◆ **What is being asked**
Print exactly what appears from the line containing "click(358, 98)" through the final line of the data below, pictures excluded.

[Records from a data collection]
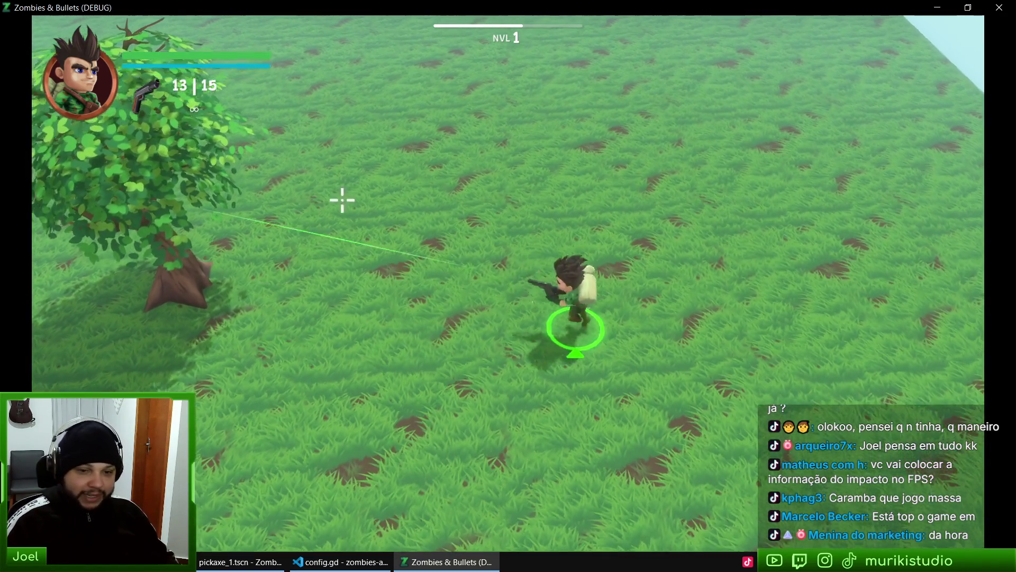
key(a)
key(w)
key(d)
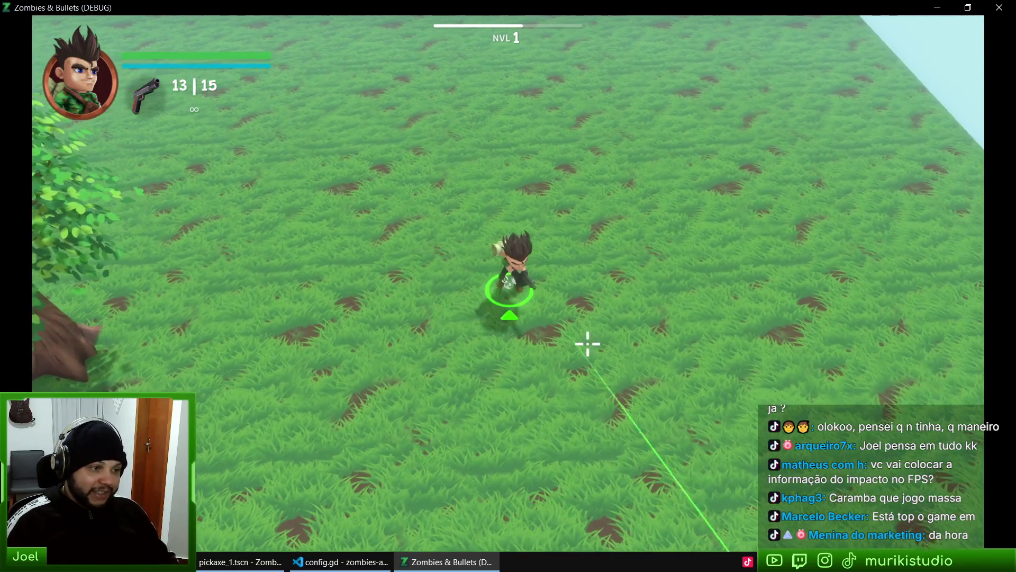
Check the Vídeo tab's Model Quality slider in Opções, then quit the game with F8
key(Escape)
key(Down)
key(Return)
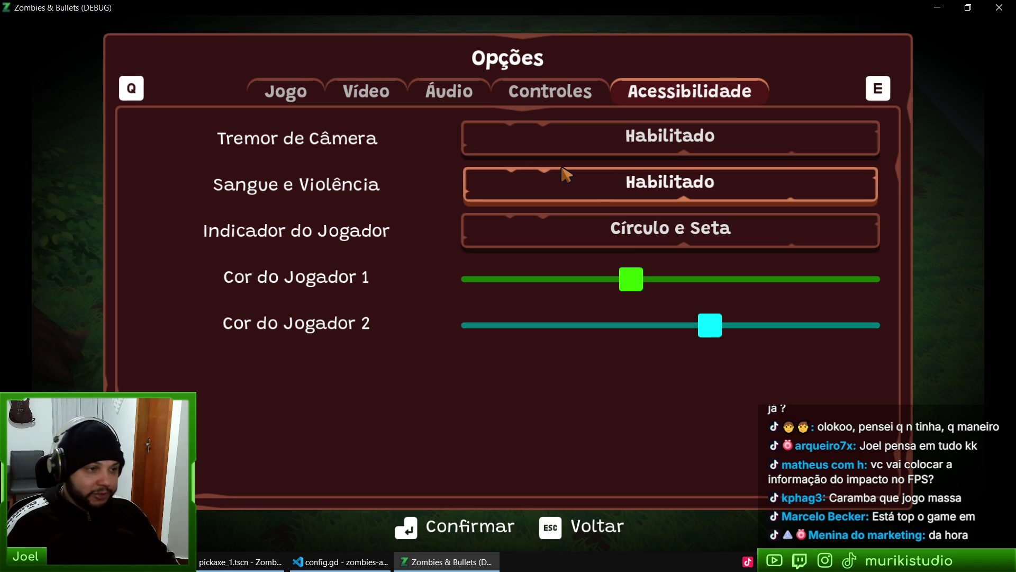
click(532, 99)
click(456, 95)
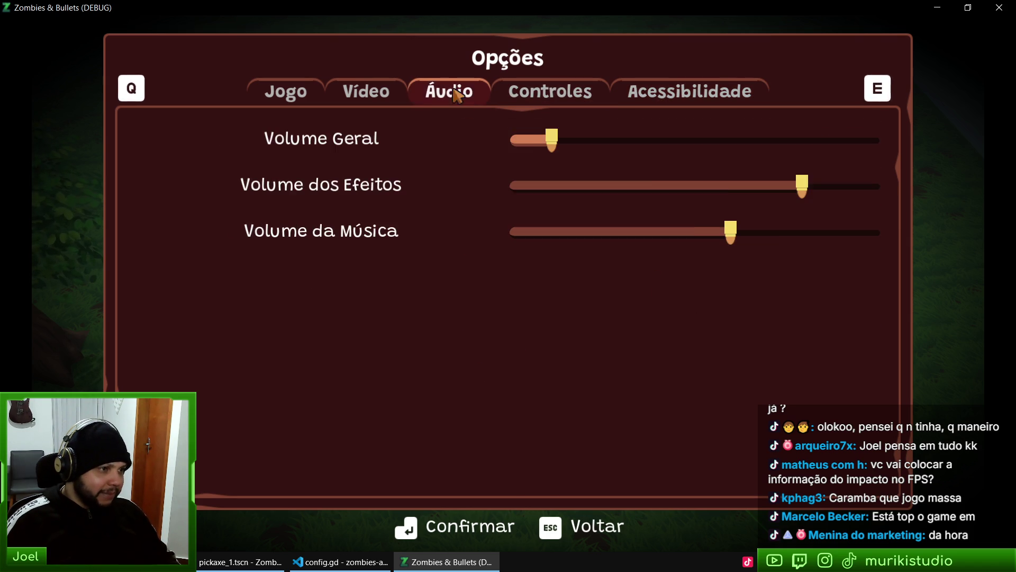
click(358, 98)
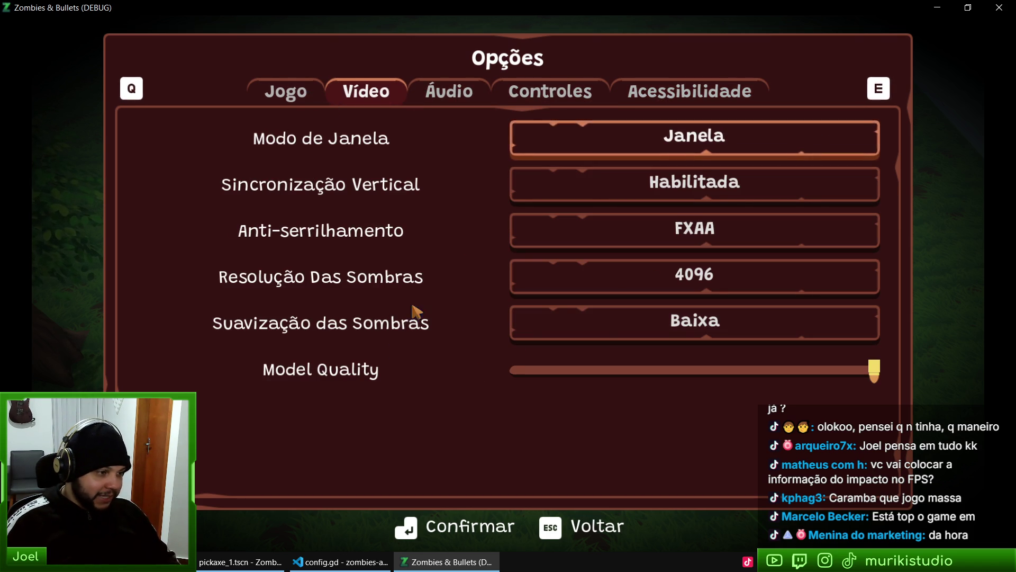
key(Escape)
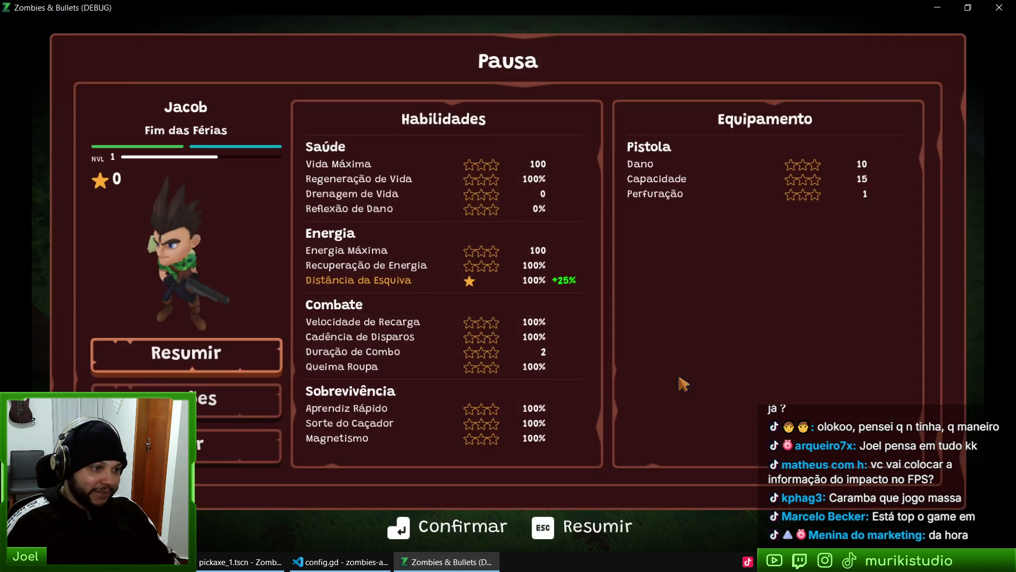
key(F8)
Return to config.gd, place the caret on mesh_lod_threshold in line 331, and scroll through the code
click(339, 562)
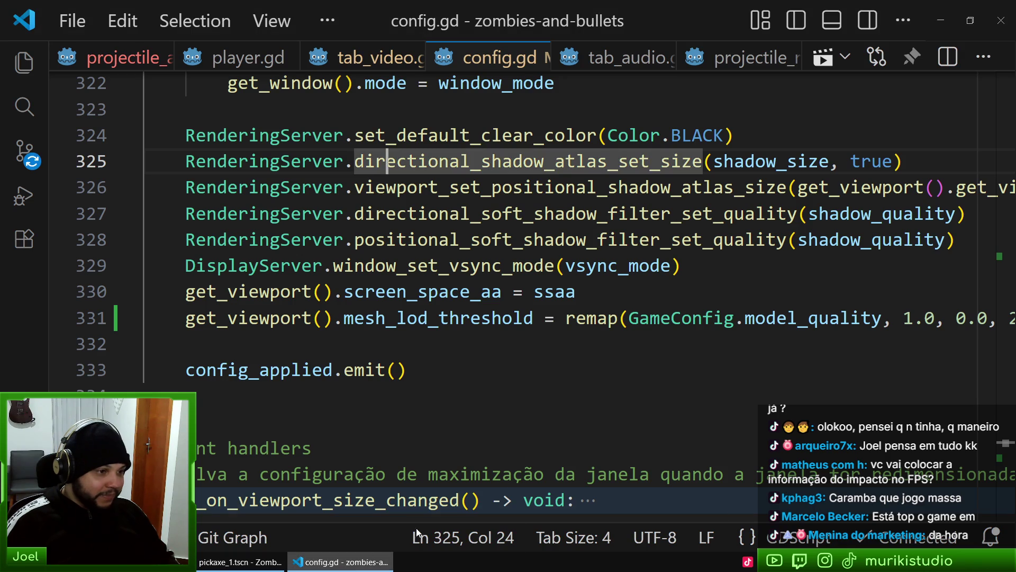
click(317, 317)
click(422, 327)
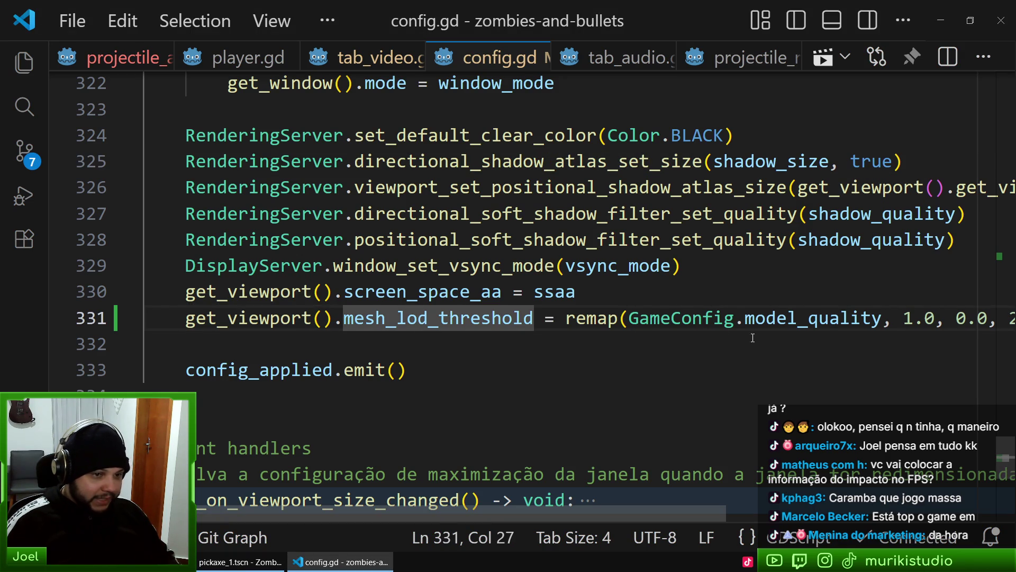
scroll(753, 338, right, 5)
scroll(588, 339, left, 5)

◆ **Exercise response**
click(358, 98)
key(Escape)
key(F8)
Return to config.gd, place the caret on mesh_lod_threshold in line 331, and scroll through the code
click(339, 562)
click(317, 317)
click(422, 327)
scroll(753, 338, right, 5)
scroll(588, 339, left, 5)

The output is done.